Extracted records
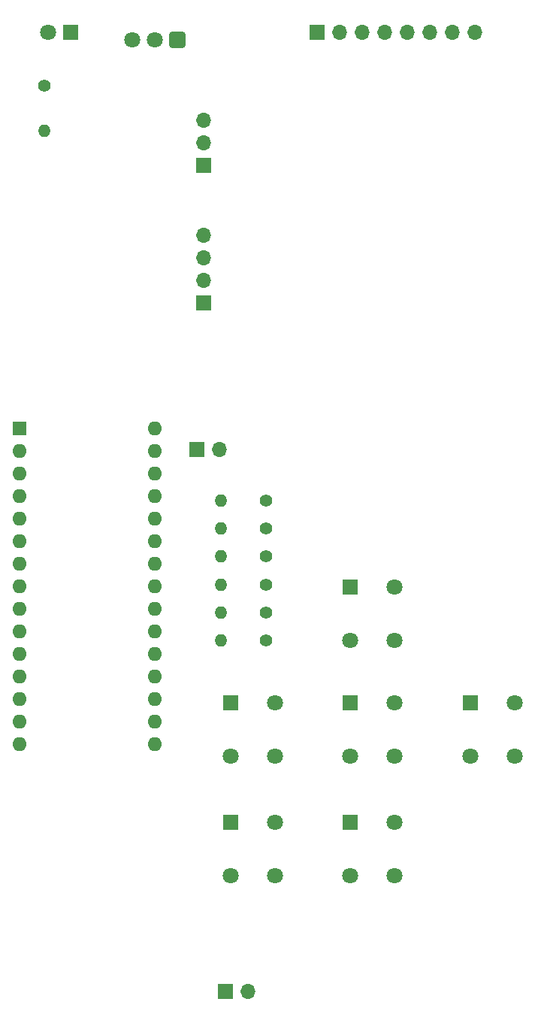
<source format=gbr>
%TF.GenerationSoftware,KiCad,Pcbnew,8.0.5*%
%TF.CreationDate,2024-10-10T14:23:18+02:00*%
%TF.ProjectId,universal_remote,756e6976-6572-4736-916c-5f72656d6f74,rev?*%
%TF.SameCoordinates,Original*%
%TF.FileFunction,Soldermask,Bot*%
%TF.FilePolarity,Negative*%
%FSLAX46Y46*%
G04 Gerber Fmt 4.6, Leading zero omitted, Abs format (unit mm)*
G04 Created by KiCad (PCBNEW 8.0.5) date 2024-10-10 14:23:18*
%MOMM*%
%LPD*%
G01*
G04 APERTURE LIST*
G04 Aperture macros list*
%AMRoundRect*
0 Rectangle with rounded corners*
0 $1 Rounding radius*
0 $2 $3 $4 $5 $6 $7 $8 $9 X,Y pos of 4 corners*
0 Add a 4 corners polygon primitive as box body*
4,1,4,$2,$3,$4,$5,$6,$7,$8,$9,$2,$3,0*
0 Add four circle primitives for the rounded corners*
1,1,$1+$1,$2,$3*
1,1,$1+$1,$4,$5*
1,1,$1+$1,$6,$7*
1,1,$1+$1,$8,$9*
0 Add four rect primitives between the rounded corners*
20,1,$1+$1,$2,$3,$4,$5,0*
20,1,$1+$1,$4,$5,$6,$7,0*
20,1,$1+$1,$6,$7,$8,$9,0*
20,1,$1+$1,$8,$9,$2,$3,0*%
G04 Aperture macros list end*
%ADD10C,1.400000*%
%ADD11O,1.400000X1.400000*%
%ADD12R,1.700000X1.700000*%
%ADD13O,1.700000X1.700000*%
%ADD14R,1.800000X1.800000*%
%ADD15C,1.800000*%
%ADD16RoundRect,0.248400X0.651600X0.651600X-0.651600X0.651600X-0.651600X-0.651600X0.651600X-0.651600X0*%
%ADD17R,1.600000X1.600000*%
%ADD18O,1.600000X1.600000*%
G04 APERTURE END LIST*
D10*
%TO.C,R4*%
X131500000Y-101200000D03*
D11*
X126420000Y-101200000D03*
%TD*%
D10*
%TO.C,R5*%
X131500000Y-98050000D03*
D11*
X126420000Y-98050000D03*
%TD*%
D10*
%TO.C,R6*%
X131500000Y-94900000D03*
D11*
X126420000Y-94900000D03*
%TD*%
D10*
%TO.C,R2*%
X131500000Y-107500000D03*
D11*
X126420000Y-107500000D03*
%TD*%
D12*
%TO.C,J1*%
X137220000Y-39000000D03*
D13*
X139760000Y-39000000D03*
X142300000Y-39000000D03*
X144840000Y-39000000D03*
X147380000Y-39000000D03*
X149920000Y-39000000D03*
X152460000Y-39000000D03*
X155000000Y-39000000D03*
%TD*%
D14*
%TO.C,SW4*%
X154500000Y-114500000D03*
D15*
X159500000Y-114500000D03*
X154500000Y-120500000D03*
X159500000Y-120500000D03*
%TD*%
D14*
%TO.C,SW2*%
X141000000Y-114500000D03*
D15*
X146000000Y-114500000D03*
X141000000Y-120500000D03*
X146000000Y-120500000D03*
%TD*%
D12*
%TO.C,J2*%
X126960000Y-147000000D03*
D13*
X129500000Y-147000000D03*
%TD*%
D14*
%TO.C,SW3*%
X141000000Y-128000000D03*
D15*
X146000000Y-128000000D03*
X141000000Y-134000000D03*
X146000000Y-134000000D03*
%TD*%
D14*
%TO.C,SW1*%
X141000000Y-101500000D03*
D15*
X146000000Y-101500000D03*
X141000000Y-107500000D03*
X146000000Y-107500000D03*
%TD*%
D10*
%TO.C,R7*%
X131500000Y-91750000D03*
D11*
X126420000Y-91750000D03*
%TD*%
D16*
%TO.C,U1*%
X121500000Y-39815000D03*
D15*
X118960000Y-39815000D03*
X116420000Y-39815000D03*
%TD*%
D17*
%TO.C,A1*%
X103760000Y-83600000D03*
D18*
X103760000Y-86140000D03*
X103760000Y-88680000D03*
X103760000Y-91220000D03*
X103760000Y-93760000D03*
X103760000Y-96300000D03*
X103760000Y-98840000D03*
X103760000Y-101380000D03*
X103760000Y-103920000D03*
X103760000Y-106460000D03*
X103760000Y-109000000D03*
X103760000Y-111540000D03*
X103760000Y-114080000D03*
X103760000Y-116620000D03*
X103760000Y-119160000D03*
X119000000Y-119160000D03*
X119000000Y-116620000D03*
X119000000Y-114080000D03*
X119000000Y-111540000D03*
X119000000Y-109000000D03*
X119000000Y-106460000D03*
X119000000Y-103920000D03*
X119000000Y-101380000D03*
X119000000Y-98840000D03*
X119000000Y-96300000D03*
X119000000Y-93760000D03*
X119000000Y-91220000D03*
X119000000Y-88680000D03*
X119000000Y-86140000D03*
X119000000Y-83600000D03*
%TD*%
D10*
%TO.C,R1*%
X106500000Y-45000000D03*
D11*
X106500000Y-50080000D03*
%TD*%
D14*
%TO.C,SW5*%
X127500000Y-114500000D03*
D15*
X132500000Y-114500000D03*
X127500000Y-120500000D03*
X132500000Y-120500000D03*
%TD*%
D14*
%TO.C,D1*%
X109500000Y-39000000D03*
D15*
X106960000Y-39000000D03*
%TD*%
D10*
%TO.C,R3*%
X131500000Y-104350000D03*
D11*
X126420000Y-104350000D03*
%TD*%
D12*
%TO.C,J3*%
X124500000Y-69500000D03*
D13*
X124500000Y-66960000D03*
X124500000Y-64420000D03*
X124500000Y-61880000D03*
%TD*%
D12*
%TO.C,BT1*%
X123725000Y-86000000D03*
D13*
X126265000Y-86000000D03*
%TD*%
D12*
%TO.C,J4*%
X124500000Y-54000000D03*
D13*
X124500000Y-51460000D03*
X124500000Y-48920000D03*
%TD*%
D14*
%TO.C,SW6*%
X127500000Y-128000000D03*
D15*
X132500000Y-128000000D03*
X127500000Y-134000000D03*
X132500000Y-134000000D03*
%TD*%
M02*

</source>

Task statement:
Exact repeat, pictures omitted: give every line from the top of the records down to and including the line with "20,1,$1+$1,$6,$7,$8,$9,0*".

Exercise solution:
<source format=gbr>
%TF.GenerationSoftware,KiCad,Pcbnew,8.0.5*%
%TF.CreationDate,2024-10-10T14:23:18+02:00*%
%TF.ProjectId,universal_remote,756e6976-6572-4736-916c-5f72656d6f74,rev?*%
%TF.SameCoordinates,Original*%
%TF.FileFunction,Soldermask,Bot*%
%TF.FilePolarity,Negative*%
%FSLAX46Y46*%
G04 Gerber Fmt 4.6, Leading zero omitted, Abs format (unit mm)*
G04 Created by KiCad (PCBNEW 8.0.5) date 2024-10-10 14:23:18*
%MOMM*%
%LPD*%
G01*
G04 APERTURE LIST*
G04 Aperture macros list*
%AMRoundRect*
0 Rectangle with rounded corners*
0 $1 Rounding radius*
0 $2 $3 $4 $5 $6 $7 $8 $9 X,Y pos of 4 corners*
0 Add a 4 corners polygon primitive as box body*
4,1,4,$2,$3,$4,$5,$6,$7,$8,$9,$2,$3,0*
0 Add four circle primitives for the rounded corners*
1,1,$1+$1,$2,$3*
1,1,$1+$1,$4,$5*
1,1,$1+$1,$6,$7*
1,1,$1+$1,$8,$9*
0 Add four rect primitives between the rounded corners*
20,1,$1+$1,$2,$3,$4,$5,0*
20,1,$1+$1,$4,$5,$6,$7,0*
20,1,$1+$1,$6,$7,$8,$9,0*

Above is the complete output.